I perceive that I've neglected to convey the existence of a gigantic body of supporting evidence.

There is much counterevidence in the literature as well, but more importantly the literature does not clearly suggest the extent to which people are scope sensitive when they are (which is often), nor does it suggest what normative sensitivity might look like given the complexities of the decision problems and of human preferences. The literature doesn't tell us the extent to which self-identifying total-utilitarian-style altruists in particular are scope sensitive, nor what methods of assigning WTP values they use. Whether or not their decisions are normative according to their professed optimization criteria, and more importantly whether their decisions are more or less normative than a naive "shut up and multiply the salient numbers" approach, is unknown.

A naive total utilitarian approach is clearly lacking. There are always hidden and unmentioned complexities like predetermined ecological niche sizes, i.e. 50 saved birds will quickly breed so as to fill a niche whereas 5,000 birds will remain at the limits. The difference between 1,000 out of 50,000 versus 1,000 out of 2,000 human lives saved is a substantial difference: realistic attempts at either will look very different from each other. Logarithmic scaling is common and can be a natural result of (implicit) consideration of conjunctions, exaggerations, credibility calculations (like whether it'd be easy or difficult to fake a positive result), baselines, opportunity costs, and so on; it is unclear what a normative evaluation of disutility from wars of various casualties would look like, but logarithmicness doesn't seem obviously wrong. (The different framings in the original paper suggest different metrics for evaluation; there's no reason to expect consistent valuations across levels of organization. "Deaths per day" offers an uncomplicated metric, "magnitude of war" prompts highly complex evaluations where log-normal distributions are significant.) Lives (alleged) to be saved affect utility calculations only additively, less than do estimated probabilities of internal successes or failures. In brief, a substantial amount of information is not represented by the numbers, and so substantial deviations from naive additive WTP values should be expected.
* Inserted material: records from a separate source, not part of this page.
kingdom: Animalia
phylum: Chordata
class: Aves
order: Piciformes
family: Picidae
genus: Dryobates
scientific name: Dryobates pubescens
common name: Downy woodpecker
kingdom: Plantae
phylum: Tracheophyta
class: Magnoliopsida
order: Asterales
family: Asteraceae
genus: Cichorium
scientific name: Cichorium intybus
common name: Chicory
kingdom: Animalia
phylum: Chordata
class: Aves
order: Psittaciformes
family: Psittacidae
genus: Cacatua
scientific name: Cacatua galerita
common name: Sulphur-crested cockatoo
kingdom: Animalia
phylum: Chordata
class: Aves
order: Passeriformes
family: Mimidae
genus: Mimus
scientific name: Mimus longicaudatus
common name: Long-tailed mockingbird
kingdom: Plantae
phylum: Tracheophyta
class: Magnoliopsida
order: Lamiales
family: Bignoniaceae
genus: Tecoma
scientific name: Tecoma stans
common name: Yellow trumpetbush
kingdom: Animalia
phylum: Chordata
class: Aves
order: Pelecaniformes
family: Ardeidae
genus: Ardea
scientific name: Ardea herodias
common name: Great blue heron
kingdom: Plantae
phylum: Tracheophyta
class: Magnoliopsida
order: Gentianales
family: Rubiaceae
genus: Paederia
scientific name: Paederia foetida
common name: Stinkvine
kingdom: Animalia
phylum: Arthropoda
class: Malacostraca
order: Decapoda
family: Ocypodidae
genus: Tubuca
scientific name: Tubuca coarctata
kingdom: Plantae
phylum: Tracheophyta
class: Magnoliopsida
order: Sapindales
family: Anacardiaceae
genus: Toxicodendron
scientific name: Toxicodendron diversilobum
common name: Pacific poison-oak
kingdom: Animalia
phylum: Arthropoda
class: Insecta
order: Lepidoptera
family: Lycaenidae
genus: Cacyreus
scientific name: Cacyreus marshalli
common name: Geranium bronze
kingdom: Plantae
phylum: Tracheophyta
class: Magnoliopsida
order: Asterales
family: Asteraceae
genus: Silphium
Naive total utilitarianism is a fast and frugal algorithm which ignores many considerations and makes no attempt to reach normative decisions. Whether it's more or less consistent with total utilitarians' values than more intuitive approaches is unclear, and which to prefer in the absence of such information is likewise unclear. Finally, don't forget that meta-level uncertainty about total utilitarianism should be taken into account.

ETA: I should highlight that there is much variance between subjects and between studies. I do not argue that some subjects in some studies don't simply purchase moral satisfaction or the like (though the research indicates this is uncommon), but I do argue that some non-negligible number of subjects in some non-negligible number of studies might be more effective altruists than any explicitly algorithm/equation-centered approach would allow for.

ETA2: The above analysis assumes that people's responses to surveys about why/how they made a decision or what affected them isn't generally correlated much with their actual decision processes. This assumption is reasonable and isn't necessary but it's not overwhelmingly disjunctive.